» **Work instruction**
From the records below, copy out exactly the lines from the one containing "M1588 0H1595V129L1581 141" to the one containing "247 909 276", both included. Add nothing else.

:: Data section ::

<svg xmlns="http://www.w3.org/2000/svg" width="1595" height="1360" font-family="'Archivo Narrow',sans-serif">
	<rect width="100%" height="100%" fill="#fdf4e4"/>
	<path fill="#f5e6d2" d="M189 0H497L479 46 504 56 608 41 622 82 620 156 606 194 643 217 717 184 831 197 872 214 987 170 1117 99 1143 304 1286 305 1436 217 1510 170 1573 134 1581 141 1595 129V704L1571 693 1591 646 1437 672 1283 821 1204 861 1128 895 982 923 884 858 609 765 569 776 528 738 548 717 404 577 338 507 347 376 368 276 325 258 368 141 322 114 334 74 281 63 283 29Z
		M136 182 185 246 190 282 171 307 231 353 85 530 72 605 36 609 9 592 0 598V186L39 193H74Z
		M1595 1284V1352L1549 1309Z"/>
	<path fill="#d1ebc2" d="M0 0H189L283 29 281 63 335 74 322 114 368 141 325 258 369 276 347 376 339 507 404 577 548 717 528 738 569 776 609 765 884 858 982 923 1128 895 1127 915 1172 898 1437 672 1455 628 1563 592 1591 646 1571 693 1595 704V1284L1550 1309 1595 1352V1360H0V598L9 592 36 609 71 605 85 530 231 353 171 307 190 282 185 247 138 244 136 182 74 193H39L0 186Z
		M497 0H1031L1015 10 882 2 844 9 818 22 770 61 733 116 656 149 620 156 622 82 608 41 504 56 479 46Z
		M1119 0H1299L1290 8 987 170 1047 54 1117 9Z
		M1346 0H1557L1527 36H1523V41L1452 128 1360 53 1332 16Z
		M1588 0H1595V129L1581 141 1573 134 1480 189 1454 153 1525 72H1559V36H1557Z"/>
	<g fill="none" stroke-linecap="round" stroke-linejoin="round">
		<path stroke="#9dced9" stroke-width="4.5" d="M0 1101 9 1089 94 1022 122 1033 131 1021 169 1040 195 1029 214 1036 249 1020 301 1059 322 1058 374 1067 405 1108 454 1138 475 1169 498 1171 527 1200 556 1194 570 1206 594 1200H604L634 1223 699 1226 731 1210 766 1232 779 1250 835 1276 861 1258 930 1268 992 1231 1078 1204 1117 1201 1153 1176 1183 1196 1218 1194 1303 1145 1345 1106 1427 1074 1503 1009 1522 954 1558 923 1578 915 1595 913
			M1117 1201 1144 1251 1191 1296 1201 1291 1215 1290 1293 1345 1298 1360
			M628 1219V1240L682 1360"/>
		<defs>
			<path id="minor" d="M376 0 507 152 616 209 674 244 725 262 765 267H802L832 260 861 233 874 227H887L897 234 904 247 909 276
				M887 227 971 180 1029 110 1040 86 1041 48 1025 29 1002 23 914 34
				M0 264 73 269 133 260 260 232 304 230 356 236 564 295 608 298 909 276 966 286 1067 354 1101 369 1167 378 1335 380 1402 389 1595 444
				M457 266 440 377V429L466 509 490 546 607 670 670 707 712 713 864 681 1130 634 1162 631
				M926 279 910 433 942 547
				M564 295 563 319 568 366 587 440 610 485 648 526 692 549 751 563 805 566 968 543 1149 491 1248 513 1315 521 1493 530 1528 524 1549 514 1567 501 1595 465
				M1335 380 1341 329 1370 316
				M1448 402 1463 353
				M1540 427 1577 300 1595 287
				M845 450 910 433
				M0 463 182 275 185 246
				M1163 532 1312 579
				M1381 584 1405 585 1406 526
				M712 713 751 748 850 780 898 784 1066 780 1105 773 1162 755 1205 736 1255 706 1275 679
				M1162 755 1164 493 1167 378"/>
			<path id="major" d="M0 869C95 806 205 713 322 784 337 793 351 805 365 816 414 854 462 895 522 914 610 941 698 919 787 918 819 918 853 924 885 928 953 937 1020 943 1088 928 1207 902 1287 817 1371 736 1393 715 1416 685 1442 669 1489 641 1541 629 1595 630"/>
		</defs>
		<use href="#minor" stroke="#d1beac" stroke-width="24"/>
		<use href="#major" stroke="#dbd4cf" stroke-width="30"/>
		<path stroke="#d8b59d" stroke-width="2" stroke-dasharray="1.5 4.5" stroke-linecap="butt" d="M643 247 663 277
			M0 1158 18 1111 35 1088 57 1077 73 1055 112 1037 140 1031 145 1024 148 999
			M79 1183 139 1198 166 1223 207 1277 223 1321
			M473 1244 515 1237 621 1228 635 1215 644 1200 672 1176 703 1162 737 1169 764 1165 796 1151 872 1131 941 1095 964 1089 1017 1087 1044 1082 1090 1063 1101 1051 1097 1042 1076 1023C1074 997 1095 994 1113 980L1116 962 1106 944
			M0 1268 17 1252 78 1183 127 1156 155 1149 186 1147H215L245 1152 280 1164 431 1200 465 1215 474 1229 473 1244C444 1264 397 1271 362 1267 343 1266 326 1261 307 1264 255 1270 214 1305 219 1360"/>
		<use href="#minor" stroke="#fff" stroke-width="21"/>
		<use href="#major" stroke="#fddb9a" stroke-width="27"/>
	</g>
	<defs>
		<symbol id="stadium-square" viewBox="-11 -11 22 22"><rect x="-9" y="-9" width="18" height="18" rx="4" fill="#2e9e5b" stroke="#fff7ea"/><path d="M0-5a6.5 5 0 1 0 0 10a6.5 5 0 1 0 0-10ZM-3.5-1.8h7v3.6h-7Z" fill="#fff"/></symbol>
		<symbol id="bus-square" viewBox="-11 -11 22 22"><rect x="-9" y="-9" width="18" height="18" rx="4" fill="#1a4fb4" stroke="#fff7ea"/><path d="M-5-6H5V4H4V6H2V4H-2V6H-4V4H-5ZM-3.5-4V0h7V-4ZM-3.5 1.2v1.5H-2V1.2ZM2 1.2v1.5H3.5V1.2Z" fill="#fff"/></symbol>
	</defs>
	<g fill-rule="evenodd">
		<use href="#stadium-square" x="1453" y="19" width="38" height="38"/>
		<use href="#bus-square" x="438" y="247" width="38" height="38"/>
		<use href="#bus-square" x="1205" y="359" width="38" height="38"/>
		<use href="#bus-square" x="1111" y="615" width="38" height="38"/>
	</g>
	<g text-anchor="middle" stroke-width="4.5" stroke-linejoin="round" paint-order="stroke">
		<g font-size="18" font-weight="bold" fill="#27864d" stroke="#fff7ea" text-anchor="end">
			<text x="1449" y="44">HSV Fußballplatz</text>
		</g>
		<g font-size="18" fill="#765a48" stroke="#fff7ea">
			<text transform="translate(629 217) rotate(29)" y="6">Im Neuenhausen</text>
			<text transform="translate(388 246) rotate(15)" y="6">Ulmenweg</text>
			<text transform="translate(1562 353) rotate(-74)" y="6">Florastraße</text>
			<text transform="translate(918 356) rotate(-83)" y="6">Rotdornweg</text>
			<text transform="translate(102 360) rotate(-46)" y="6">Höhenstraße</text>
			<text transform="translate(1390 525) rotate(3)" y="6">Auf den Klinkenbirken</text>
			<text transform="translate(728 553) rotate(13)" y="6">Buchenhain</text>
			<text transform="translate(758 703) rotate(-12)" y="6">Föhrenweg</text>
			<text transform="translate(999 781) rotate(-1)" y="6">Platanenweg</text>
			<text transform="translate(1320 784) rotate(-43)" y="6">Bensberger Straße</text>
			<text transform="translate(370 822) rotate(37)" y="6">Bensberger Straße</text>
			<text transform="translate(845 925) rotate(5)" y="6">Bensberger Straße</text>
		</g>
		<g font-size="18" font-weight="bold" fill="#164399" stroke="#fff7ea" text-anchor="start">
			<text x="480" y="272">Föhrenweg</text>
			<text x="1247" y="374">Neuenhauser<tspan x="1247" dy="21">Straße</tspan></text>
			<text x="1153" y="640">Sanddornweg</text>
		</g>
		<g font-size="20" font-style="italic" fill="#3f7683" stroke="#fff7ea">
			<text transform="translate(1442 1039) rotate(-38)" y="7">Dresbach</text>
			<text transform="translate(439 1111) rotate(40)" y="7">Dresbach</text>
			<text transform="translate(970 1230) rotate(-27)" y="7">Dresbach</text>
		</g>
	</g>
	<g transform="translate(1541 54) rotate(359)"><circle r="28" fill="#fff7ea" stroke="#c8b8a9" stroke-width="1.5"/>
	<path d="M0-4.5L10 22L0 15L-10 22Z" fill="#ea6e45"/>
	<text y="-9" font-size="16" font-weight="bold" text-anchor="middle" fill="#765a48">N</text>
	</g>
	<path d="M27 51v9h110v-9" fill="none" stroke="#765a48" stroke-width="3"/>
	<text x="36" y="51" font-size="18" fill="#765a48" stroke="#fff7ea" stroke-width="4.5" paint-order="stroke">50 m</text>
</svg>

:::
:: Data section ::

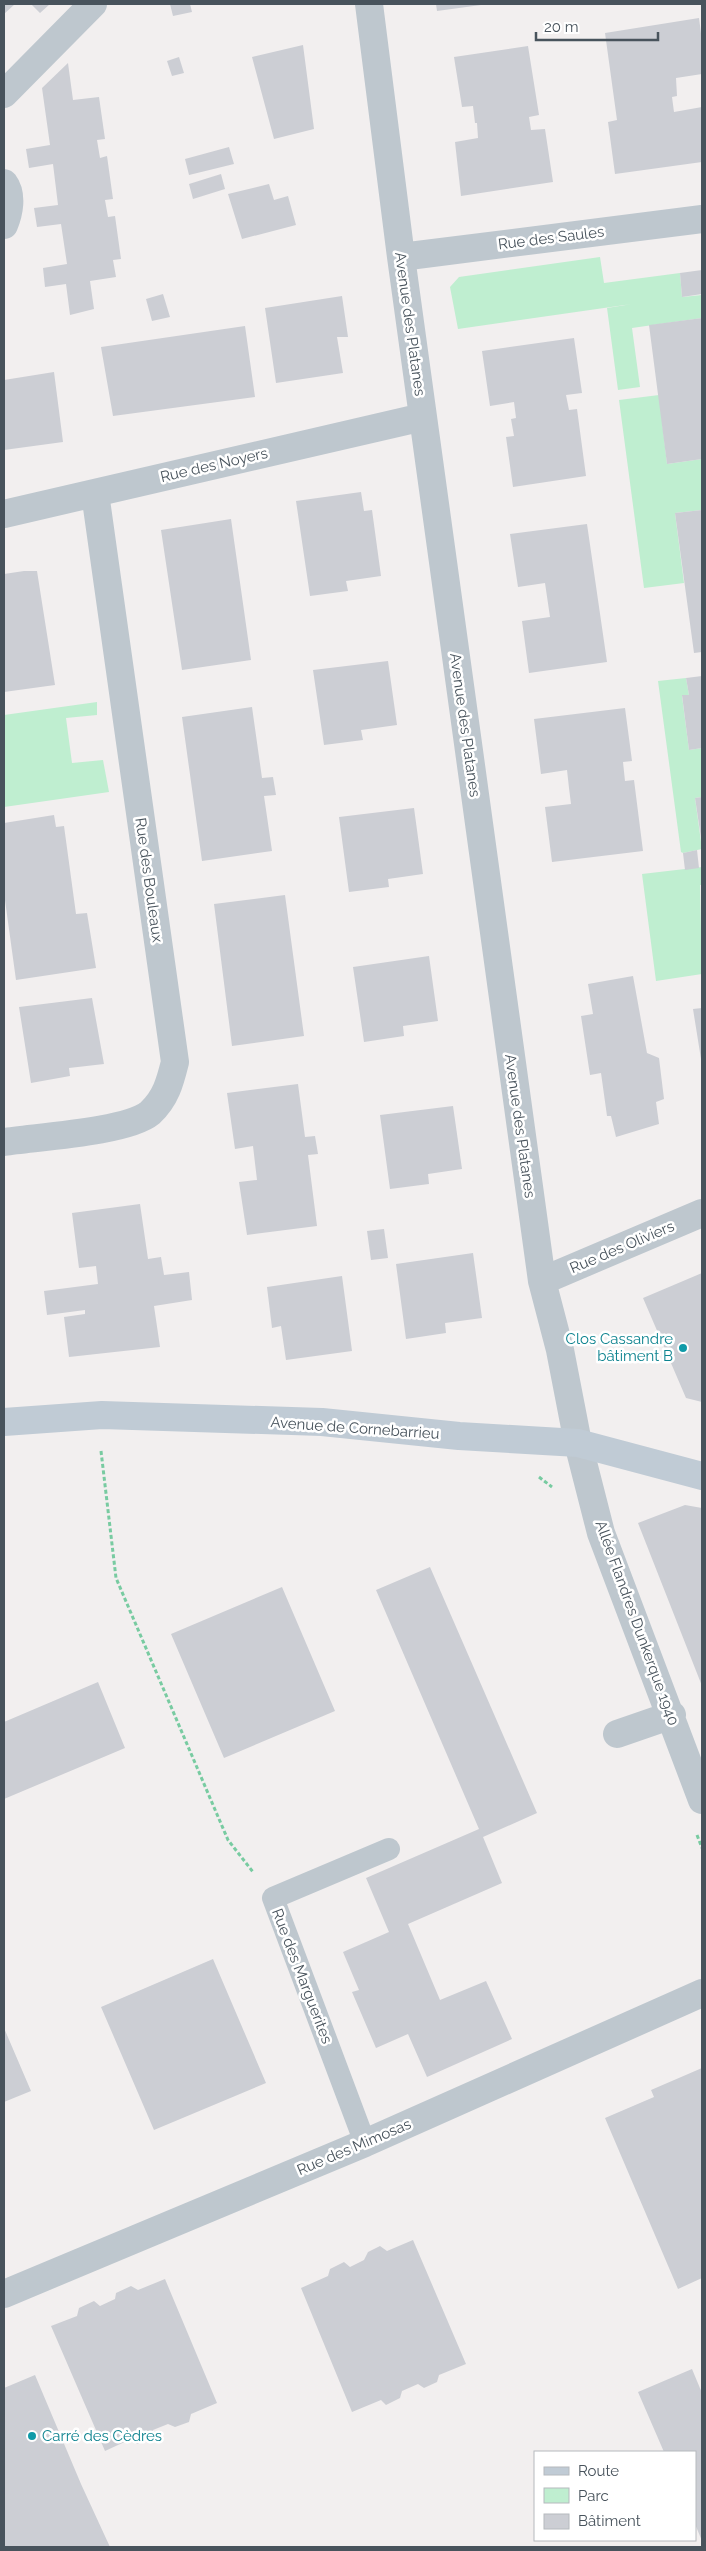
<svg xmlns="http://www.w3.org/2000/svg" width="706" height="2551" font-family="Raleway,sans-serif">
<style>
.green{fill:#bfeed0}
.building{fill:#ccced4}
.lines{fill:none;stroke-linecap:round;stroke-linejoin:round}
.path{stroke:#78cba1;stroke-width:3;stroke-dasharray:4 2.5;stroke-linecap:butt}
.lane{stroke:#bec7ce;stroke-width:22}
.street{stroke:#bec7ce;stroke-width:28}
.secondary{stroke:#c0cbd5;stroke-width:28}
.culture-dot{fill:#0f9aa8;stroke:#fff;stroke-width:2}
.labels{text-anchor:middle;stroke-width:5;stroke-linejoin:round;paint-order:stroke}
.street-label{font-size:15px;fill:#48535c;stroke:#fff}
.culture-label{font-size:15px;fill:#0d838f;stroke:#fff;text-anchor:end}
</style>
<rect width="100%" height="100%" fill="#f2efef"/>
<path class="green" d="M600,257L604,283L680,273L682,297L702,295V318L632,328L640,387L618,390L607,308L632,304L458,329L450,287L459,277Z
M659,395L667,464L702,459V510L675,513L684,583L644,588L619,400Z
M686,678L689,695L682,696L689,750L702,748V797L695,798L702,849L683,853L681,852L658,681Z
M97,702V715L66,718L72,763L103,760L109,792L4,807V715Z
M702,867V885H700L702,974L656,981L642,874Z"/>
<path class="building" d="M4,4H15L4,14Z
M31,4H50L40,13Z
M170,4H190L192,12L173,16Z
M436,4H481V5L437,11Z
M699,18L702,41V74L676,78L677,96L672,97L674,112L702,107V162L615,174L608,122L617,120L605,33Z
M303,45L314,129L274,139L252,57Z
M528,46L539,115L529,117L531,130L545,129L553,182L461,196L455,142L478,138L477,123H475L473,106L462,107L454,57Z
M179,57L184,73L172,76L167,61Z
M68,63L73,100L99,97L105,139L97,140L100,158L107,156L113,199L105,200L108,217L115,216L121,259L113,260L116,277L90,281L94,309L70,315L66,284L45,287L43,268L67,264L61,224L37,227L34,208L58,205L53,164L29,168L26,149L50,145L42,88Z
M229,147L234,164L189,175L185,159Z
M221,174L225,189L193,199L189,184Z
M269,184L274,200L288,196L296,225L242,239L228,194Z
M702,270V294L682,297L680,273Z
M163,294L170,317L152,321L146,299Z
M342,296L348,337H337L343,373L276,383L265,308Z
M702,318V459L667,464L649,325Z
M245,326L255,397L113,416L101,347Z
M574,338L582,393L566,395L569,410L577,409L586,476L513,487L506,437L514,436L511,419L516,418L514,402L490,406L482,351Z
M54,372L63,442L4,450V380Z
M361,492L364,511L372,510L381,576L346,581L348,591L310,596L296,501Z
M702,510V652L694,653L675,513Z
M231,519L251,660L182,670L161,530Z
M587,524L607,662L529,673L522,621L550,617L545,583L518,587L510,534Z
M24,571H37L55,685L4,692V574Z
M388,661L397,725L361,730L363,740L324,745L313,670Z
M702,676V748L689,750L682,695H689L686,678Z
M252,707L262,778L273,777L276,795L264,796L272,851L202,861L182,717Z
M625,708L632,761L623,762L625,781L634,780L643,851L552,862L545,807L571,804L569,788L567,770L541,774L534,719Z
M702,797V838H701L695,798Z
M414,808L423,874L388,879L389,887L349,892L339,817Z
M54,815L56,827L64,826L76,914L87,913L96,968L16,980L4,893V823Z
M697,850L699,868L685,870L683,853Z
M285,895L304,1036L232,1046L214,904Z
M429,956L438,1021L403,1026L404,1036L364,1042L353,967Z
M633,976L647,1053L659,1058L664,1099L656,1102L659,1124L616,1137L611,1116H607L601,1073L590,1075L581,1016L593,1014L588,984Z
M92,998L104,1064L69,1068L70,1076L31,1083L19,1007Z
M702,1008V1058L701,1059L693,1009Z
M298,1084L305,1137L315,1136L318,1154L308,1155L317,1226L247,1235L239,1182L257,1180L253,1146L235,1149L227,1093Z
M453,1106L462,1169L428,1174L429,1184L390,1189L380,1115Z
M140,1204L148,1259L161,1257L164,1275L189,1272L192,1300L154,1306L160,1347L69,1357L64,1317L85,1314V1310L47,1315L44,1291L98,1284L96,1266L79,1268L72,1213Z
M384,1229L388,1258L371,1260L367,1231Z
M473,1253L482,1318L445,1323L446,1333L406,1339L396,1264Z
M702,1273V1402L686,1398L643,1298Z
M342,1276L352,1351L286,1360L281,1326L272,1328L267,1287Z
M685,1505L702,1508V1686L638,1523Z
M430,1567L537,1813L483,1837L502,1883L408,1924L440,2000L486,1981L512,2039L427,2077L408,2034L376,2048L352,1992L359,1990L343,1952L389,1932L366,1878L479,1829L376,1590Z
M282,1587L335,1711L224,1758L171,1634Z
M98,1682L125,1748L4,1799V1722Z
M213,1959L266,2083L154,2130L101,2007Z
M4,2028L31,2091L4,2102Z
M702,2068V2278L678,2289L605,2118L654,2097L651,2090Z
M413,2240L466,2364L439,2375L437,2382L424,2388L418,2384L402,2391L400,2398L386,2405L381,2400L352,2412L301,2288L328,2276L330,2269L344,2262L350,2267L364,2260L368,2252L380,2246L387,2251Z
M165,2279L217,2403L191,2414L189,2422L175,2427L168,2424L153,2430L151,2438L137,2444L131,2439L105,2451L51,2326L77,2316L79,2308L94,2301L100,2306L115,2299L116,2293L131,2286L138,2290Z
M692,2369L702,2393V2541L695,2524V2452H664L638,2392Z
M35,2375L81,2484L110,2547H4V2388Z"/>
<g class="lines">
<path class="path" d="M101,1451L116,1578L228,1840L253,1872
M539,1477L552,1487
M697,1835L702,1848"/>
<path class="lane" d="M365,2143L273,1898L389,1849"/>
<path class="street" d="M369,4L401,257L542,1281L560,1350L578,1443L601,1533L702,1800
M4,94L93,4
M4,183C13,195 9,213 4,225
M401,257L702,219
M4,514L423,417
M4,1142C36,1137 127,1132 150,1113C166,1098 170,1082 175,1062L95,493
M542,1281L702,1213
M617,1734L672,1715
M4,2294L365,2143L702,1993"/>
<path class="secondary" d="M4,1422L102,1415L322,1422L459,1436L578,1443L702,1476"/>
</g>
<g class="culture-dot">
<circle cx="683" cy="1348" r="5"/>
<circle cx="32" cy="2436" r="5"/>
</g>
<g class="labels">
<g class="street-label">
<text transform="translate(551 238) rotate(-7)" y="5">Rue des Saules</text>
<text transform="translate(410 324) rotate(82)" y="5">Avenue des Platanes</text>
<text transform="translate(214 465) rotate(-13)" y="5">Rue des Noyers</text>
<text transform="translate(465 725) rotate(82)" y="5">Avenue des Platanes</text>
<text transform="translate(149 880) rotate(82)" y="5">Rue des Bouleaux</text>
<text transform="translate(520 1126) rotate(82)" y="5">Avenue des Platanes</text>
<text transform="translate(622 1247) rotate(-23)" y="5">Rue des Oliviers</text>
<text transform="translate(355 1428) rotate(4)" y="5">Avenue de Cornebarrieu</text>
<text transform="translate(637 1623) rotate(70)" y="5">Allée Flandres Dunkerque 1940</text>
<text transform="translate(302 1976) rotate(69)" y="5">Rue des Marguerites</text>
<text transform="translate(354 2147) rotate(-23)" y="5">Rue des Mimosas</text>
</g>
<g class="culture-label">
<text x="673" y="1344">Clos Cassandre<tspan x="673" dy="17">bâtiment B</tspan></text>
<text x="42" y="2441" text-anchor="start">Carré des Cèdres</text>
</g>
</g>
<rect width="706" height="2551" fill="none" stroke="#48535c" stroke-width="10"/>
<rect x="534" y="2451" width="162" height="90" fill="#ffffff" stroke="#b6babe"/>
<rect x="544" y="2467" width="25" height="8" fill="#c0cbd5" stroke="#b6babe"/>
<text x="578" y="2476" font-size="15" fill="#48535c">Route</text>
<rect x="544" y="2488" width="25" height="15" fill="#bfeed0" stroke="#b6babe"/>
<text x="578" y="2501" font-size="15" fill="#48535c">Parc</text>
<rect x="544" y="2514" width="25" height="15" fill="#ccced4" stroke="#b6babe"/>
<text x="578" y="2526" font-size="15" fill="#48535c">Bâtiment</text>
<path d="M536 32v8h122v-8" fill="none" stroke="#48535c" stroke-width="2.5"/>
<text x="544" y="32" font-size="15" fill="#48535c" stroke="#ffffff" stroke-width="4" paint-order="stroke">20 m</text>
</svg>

:::

» **Answer below**
		M1588 0H1595V129L1581 141 1573 134 1480 189 1454 153 1525 72H1559V36H1557Z"/>
	<g fill="none" stroke-linecap="round" stroke-linejoin="round">
		<path stroke="#9dced9" stroke-width="4.5" d="M0 1101 9 1089 94 1022 122 1033 131 1021 169 1040 195 1029 214 1036 249 1020 301 1059 322 1058 374 1067 405 1108 454 1138 475 1169 498 1171 527 1200 556 1194 570 1206 594 1200H604L634 1223 699 1226 731 1210 766 1232 779 1250 835 1276 861 1258 930 1268 992 1231 1078 1204 1117 1201 1153 1176 1183 1196 1218 1194 1303 1145 1345 1106 1427 1074 1503 1009 1522 954 1558 923 1578 915 1595 913
			M1117 1201 1144 1251 1191 1296 1201 1291 1215 1290 1293 1345 1298 1360
			M628 1219V1240L682 1360"/>
		<defs>
			<path id="minor" d="M376 0 507 152 616 209 674 244 725 262 765 267H802L832 260 861 233 874 227H887L897 234 904 247 909 276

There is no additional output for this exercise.